Ini beberapa potret kalang kabutnya pemerintah dalam mengatasi pandemi, antara keras menjaga penyebaran covid-19 tetapi juga hendak berupaya memulihkan ekonomi. 

Hendaknya pemerintah tegas dalam membuat dan menerapkan kebijakan, dan masyarakat hendaknya bijak dalam menyikapi kondisi pandemi seperti saat ini. Sikap tidak tegas pemerintah justru berisiko memunculkan pro dan kontra secara konsep dimasyarakat bahkan berpotensi menimbulkan pembangkangan dan acuh tak acuh dari masyarakat terhadap kebijakan pemerintah kedepan. 

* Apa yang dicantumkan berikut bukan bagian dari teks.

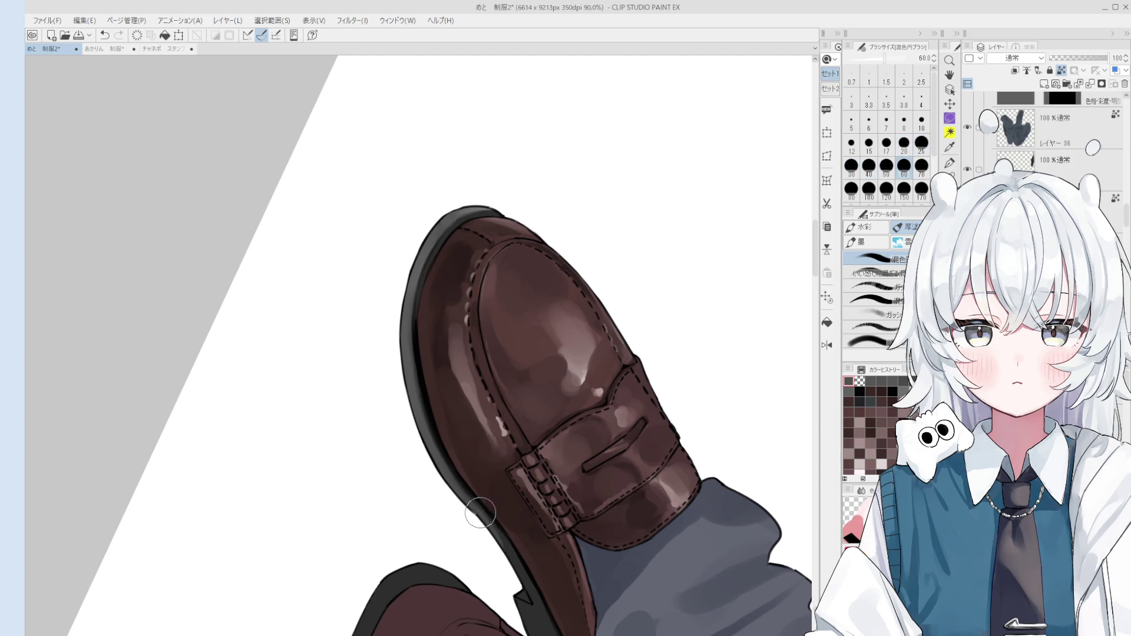
pyautogui.scroll(3, 513, 466)
pyautogui.keyDown('ctrl'); pyautogui.keyDown('shift'); pyautogui.click(510, 457); pyautogui.keyUp('shift'); pyautogui.keyUp('ctrl')
pyautogui.keyDown('ctrl'); pyautogui.keyDown('shift'); pyautogui.click(510, 457); pyautogui.keyUp('shift'); pyautogui.keyUp('ctrl')
pyautogui.scroll(1, 501, 477)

Bagaimanapun, tetap sulit menegakkan protokol kesehatan sambil menjaga ekonomi tetap terus berputar, diperlukan apresiasi bagi para pihak yang berkomitmen menjalankan ekonomi dengan tetap menjalankan protokol kesehatan seperti menjaga jarak, mencuci tangan, dan memakai masker. Semoga seluruh upaya yang dilakukan tidak sia-sia karena ketidak adaan ketegasan dalam bersikap, jangan sampai kesehatan memburuk dan ekonomi pun terpuruk, terlebih Negeri ini juga menghadapi kemunculan varian baru seperti D164F, B1117 dan N439K yang mengincar keselamatan, kesehatan dan perekonomian bangsa.